Em meio às agitações próprias da política, tinha outra preocupação, até mais importante: sua família. Clarissa, a filha mais velha, de 32 anos, conta que Pont sempre foi e é um pai próximo, mesmo com tantos compromissos. “Sentia muita falta quando ele foi prefeito e vice-prefeito. Ele sempre foi bastante presente, mas era difícil passar muito tempo junto”, lembra. A imagem dele, para a filha, é de inspiração e motivação.

Clarissa recorda um episódio ocorrido em meados dos anos 1990, sobre a relação dela e sua irmã mais nova, Silvia, hoje com 25 anos, com o pai, quando ele era prefeito de Porto Alegre. Numa passeata do PT, no Parque da Redenção, havia uma multidão. A caçula puxou Pont, o chamando de pai, então uma menina olhou para ela e falou: “Esse cara não é teu pai, é o prefeito de Porto Alegre”.

Pont vive com sua esposa, Liliane, uma nova fase. Próximo à conclusão do seu último mandato como deputado, o nascimento de Sebastião, filho de Clarissa com o fotógrafo e professor Eduardo Seidl, agitou a família, há cerca de dois anos. O neto é motivo de admiração para o político, que se orgulha ao falar do menino.

Como administrador de Porto Alegre, Pont aprimorou o processo de participação popular, dando seguimento às marcas petistas, como o Orçamento Participativo (OP). Defensor do direito dos trabalhadores e dos cidadãos em geral, teve seu último embate como parlamentar ao final de 2014, contra a lei que determinava aposentadoria especial para deputados estaduais. Em votação na Assembleia Legislativa, o projeto foi aprovado.
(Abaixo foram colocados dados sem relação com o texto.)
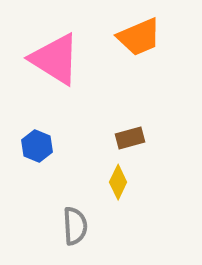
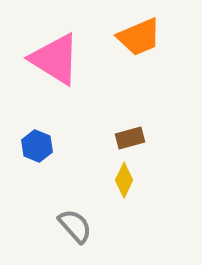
yellow diamond: moved 6 px right, 2 px up
gray semicircle: rotated 39 degrees counterclockwise
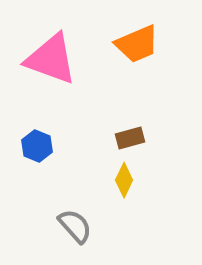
orange trapezoid: moved 2 px left, 7 px down
pink triangle: moved 4 px left; rotated 12 degrees counterclockwise
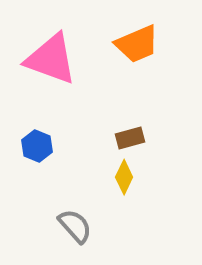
yellow diamond: moved 3 px up
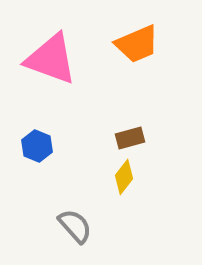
yellow diamond: rotated 12 degrees clockwise
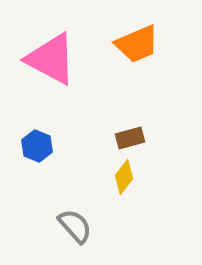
pink triangle: rotated 8 degrees clockwise
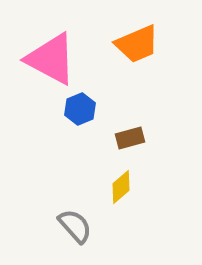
blue hexagon: moved 43 px right, 37 px up; rotated 16 degrees clockwise
yellow diamond: moved 3 px left, 10 px down; rotated 12 degrees clockwise
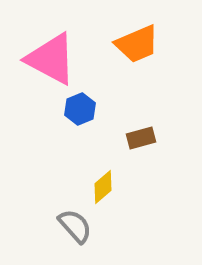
brown rectangle: moved 11 px right
yellow diamond: moved 18 px left
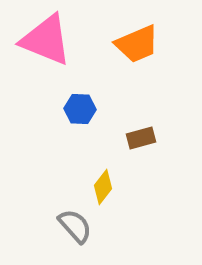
pink triangle: moved 5 px left, 19 px up; rotated 6 degrees counterclockwise
blue hexagon: rotated 24 degrees clockwise
yellow diamond: rotated 12 degrees counterclockwise
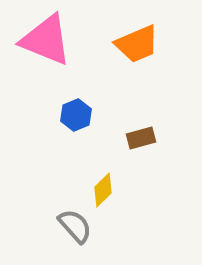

Liderada por Pont, a bancada do PT foi a única a votar contra. “Sou aposentado pelo INSS e tenho muito orgulho por isso”, enfatiza Pont, sobre a futilidade de tal pagamento.

Ele garante que não deixará a militância de lado quando se aposentar da vida pública. Ubiratan de Souza, seu chefe de gabinete há 12 anos, ressalta as virtudes na hora de trabalho e, valendo-se de uma frase de Bertolt Brecht, define Pont: “Aqueles que lutam algum tempo são bons, aqueles que lutam durante muito tempo são muito bons, mas aqueles que lutam toda a vida são os imprescindíveis. O Raul é essa figura do revolucionário imprescindível”.

O deputado encerra seu último mandato eletivo mantendo a integridade que o caracterizou. Nunca teve seu nome envolvido em qualquer denúncia de corrupção.